• [Required work]
Copy every line of the data below word for word.

• [Records for the task]
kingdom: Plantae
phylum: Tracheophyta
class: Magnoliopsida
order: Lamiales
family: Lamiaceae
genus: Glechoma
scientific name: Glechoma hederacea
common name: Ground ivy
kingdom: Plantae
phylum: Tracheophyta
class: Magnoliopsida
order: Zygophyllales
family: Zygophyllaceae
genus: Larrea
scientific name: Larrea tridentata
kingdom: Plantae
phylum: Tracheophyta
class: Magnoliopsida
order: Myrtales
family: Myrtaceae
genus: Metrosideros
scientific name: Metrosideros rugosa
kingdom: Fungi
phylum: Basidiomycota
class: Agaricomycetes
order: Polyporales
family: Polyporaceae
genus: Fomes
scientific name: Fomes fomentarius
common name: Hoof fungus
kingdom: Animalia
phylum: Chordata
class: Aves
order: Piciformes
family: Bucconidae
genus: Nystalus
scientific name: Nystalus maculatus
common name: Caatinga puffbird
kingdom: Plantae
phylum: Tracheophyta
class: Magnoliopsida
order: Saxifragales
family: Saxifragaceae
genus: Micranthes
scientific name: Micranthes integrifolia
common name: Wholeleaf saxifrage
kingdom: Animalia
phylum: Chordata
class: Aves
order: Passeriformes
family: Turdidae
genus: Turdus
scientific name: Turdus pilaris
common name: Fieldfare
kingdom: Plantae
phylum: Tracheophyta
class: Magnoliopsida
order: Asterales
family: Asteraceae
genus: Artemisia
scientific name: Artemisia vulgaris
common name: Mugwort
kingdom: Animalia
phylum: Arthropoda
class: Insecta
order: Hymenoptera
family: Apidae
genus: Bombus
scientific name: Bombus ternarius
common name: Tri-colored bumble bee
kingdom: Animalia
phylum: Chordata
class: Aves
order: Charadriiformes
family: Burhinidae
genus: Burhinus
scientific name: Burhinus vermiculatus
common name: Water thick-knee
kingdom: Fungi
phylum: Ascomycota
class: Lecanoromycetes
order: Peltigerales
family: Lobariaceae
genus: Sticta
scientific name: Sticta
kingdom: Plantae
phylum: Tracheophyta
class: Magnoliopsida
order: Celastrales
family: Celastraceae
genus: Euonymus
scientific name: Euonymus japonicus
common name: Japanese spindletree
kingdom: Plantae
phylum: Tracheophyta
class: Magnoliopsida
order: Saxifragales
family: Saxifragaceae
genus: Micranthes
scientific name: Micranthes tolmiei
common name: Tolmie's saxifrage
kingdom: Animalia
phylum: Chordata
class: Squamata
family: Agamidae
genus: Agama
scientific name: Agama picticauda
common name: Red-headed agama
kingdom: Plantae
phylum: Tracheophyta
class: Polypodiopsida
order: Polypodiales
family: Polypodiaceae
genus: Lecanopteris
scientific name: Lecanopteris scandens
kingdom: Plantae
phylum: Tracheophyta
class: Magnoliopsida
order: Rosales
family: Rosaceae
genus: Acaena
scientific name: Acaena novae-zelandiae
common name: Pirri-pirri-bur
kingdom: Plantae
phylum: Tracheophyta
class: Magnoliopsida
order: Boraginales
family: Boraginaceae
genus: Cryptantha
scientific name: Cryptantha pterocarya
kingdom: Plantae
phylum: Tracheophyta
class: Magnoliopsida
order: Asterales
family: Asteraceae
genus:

• [The solution]
kingdom: Plantae
phylum: Tracheophyta
class: Magnoliopsida
order: Lamiales
family: Lamiaceae
genus: Glechoma
scientific name: Glechoma hederacea
common name: Ground ivy
kingdom: Plantae
phylum: Tracheophyta
class: Magnoliopsida
order: Zygophyllales
family: Zygophyllaceae
genus: Larrea
scientific name: Larrea tridentata
kingdom: Plantae
phylum: Tracheophyta
class: Magnoliopsida
order: Myrtales
family: Myrtaceae
genus: Metrosideros
scientific name: Metrosideros rugosa
kingdom: Fungi
phylum: Basidiomycota
class: Agaricomycetes
order: Polyporales
family: Polyporaceae
genus: Fomes
scientific name: Fomes fomentarius
common name: Hoof fungus
kingdom: Animalia
phylum: Chordata
class: Aves
order: Piciformes
family: Bucconidae
genus: Nystalus
scientific name: Nystalus maculatus
common name: Caatinga puffbird
kingdom: Plantae
phylum: Tracheophyta
class: Magnoliopsida
order: Saxifragales
family: Saxifragaceae
genus: Micranthes
scientific name: Micranthes integrifolia
common name: Wholeleaf saxifrage
kingdom: Animalia
phylum: Chordata
class: Aves
order: Passeriformes
family: Turdidae
genus: Turdus
scientific name: Turdus pilaris
common name: Fieldfare
kingdom: Plantae
phylum: Tracheophyta
class: Magnoliopsida
order: Asterales
family: Asteraceae
genus: Artemisia
scientific name: Artemisia vulgaris
common name: Mugwort
kingdom: Animalia
phylum: Arthropoda
class: Insecta
order: Hymenoptera
family: Apidae
genus: Bombus
scientific name: Bombus ternarius
common name: Tri-colored bumble bee
kingdom: Animalia
phylum: Chordata
class: Aves
order: Charadriiformes
family: Burhinidae
genus: Burhinus
scientific name: Burhinus vermiculatus
common name: Water thick-knee
kingdom: Fungi
phylum: Ascomycota
class: Lecanoromycetes
order: Peltigerales
family: Lobariaceae
genus: Sticta
scientific name: Sticta
kingdom: Plantae
phylum: Tracheophyta
class: Magnoliopsida
order: Celastrales
family: Celastraceae
genus: Euonymus
scientific name: Euonymus japonicus
common name: Japanese spindletree
kingdom: Plantae
phylum: Tracheophyta
class: Magnoliopsida
order: Saxifragales
family: Saxifragaceae
genus: Micranthes
scientific name: Micranthes tolmiei
common name: Tolmie's saxifrage
kingdom: Animalia
phylum: Chordata
class: Squamata
family: Agamidae
genus: Agama
scientific name: Agama picticauda
common name: Red-headed agama
kingdom: Plantae
phylum: Tracheophyta
class: Polypodiopsida
order: Polypodiales
family: Polypodiaceae
genus: Lecanopteris
scientific name: Lecanopteris scandens
kingdom: Plantae
phylum: Tracheophyta
class: Magnoliopsida
order: Rosales
family: Rosaceae
genus: Acaena
scientific name: Acaena novae-zelandiae
common name: Pirri-pirri-bur
kingdom: Plantae
phylum: Tracheophyta
class: Magnoliopsida
order: Boraginales
family: Boraginaceae
genus: Cryptantha
scientific name: Cryptantha pterocarya
kingdom: Plantae
phylum: Tracheophyta
class: Magnoliopsida
order: Asterales
family: Asteraceae
genus:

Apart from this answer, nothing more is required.